There were all kinds of reasons not to do this. I couldn’t afford to get in trouble. Mom would kill me if she found out. I didn’t even know if I could trust this kid.
But I did like that word—revenge.
The kid didn’t wait around for an answer either. He went straight through the bathroom door and kept going while I stood there trying to figure out what to do.
Then I decided it wasn’t against the rules to follow someone out of a bathroom. So I kept going.
The kid was waiting for me across the hall, near a door to some stairs.
“Where are you going?” I asked. That whole school is like a big maze. I was still figuring it out.
“Up,” he said.
When we got to the top, there were two more doors. One had a fire alarm on it, but the other opened right up. Inside was a big janitor’s closet, with a window looking out onto the roof of the school. There was a metal grate over the window, with a lock, but the lock was already broken. And I was pretty sure I knew who had broken it.
The kid opened the grate, slid the window up, and climbed out onto the roof.
“Uh… I don’t think we’re supposed to go out there,” I said.
“Uh… I don’t think I see a sign,” he said. “You coming?”
I’ll tell you this much right now: If you could have turned around and gone back down those stairs, you’re a better person than I am.
We stayed low all the way to the far side of the roof, where we ducked behind the wall at the edge. It was like we were part of a high-stakes war… or at least an intense game of paintball.

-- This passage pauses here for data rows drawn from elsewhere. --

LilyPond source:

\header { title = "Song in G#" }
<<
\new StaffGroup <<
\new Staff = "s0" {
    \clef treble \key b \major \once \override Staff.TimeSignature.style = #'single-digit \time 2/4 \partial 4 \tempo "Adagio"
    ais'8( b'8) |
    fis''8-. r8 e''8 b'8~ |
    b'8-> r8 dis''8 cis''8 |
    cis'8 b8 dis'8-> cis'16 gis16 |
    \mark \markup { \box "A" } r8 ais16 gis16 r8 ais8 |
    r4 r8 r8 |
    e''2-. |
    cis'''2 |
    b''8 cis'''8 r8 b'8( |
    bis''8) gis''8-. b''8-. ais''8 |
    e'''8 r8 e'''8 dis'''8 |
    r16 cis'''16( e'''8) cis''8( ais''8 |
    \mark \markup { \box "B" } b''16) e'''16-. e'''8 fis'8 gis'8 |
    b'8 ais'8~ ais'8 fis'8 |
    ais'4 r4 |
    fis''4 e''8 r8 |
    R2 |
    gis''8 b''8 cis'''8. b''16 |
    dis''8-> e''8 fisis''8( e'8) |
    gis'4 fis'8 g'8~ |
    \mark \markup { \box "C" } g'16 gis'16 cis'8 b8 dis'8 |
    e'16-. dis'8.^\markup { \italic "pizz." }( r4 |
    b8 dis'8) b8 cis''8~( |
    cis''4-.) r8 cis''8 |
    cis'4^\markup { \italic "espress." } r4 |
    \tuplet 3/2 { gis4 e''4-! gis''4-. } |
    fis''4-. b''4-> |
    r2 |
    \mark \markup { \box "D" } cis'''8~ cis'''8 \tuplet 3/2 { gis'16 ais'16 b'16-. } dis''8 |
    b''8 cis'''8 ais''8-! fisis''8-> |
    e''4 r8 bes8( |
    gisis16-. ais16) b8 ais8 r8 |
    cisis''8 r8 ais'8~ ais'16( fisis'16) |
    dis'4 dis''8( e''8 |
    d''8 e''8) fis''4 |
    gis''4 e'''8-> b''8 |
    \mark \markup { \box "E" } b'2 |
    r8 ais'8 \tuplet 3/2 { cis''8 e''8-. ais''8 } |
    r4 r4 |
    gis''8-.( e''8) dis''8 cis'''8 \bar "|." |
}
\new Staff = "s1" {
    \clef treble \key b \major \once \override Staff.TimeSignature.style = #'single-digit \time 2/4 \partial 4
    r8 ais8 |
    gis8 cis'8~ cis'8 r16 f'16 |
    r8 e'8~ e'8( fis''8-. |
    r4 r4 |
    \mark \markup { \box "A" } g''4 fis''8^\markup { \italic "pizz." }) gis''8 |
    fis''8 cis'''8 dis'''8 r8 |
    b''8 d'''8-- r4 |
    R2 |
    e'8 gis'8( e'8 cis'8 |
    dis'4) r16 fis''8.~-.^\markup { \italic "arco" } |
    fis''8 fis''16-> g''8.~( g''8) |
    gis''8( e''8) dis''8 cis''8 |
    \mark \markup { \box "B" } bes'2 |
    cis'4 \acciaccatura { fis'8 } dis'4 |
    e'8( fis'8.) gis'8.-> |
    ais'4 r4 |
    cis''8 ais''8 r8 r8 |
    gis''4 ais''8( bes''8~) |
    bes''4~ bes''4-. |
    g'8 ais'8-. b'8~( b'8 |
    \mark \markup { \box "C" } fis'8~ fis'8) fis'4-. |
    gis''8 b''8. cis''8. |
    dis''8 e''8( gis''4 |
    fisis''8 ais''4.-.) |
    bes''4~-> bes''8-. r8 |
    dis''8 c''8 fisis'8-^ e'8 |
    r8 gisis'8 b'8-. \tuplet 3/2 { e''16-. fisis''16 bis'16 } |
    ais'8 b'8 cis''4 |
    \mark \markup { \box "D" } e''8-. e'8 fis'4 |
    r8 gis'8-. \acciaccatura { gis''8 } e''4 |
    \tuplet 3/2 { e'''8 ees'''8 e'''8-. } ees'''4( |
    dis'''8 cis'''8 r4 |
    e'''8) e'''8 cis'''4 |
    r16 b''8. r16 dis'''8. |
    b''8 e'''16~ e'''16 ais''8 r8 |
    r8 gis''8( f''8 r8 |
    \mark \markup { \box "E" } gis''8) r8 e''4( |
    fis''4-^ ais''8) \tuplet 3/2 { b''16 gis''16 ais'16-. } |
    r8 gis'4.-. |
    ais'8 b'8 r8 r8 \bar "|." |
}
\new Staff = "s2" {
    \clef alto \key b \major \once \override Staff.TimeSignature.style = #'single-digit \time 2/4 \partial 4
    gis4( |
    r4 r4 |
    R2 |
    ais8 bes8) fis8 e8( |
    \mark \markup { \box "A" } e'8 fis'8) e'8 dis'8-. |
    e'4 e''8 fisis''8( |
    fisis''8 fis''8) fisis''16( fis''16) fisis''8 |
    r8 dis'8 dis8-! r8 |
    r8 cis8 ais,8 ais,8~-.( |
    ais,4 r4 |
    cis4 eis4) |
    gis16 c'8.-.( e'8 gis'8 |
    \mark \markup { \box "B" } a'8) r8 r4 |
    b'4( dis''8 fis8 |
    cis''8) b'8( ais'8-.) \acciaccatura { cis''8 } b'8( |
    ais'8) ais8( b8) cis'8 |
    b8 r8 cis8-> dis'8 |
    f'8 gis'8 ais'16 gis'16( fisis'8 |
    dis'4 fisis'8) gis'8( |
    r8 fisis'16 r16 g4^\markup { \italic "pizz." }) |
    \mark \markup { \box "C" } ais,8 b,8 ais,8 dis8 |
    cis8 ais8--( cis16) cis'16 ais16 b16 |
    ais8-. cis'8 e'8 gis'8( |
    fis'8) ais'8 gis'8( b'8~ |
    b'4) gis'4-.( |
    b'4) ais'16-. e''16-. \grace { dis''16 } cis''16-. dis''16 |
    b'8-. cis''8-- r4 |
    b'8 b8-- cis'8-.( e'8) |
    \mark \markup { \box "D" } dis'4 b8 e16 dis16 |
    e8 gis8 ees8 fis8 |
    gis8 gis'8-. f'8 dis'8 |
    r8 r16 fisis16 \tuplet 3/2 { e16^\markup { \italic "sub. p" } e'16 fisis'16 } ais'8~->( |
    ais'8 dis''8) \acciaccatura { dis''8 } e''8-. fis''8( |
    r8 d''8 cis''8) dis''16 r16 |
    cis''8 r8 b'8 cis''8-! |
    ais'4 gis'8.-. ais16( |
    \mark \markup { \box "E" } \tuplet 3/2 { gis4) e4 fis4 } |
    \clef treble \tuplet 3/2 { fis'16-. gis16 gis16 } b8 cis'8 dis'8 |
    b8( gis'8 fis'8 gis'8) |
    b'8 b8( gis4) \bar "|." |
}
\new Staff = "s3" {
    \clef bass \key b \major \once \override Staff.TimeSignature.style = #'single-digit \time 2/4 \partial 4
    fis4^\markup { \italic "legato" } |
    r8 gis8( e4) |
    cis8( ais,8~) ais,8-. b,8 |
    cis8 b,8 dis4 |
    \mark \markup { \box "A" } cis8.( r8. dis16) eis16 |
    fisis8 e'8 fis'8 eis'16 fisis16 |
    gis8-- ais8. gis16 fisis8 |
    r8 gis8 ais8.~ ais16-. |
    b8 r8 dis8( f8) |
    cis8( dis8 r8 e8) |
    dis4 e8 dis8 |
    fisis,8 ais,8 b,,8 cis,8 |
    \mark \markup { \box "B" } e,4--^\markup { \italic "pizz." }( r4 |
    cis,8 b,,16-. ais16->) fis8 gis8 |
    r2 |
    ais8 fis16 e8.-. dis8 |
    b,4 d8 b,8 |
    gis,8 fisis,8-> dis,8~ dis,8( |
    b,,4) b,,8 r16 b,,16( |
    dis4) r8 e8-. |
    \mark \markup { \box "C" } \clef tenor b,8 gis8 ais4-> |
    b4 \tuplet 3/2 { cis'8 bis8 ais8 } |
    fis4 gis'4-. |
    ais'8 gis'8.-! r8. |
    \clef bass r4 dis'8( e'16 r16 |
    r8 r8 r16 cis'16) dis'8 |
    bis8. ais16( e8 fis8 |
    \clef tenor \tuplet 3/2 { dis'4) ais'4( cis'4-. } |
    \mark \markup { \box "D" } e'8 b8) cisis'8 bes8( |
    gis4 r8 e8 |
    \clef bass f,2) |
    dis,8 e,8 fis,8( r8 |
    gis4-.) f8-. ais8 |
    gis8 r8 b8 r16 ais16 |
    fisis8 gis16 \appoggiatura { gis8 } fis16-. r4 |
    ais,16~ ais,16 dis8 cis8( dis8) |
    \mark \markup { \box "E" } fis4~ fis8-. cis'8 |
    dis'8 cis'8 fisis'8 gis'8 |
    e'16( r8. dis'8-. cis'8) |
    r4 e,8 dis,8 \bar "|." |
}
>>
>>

The kid held up two fingers and pointed over the wall for me to take a look. Sure enough, Zeke and Kenny were right there, sitting at the top of the bleachers like they were on their own personal throne.
My heart was beating out a major drum solo by now, but I gave the kid a thumbs-up anyway.
He opened his backpack and handed me two of those rubber-glove balloons. Then he took out two more for himself. I saw that he’d drawn bloodshot eyes right onto them, with red and black permanent markers. He’d even signed his own work with what I guessed were his initials—MTF.
What I didn’t know yet was that this kid had the world’s most perfect nickname. Everyone at Cathedral called him Matty the Freak. Nice to meet you, Mr. Freak.
Next, he took out a little piece of wire and poked a tiny hole in each glove. “So they’ll break and not just bounce,” he said.
That was basically the point of no return, like lighting a fuse. The next thing I knew, Matty the Freak was tossing his two water bombs over the edge.
And the next thing I knew, so was I.
I didn’t get to see what happened, but I heard it anyway—four big splashes and a whole lot of yelling. We were already tearing back across the roof, through that janitor’s closet window, and onto the stairs so we could laugh our butts off in private.
“That was amazing,” I said.
“Hey,” the kid told me, “it’s the stuff of art, right?”
He didn’t even know how right he was.
Operation: Get a Life had just officially begun.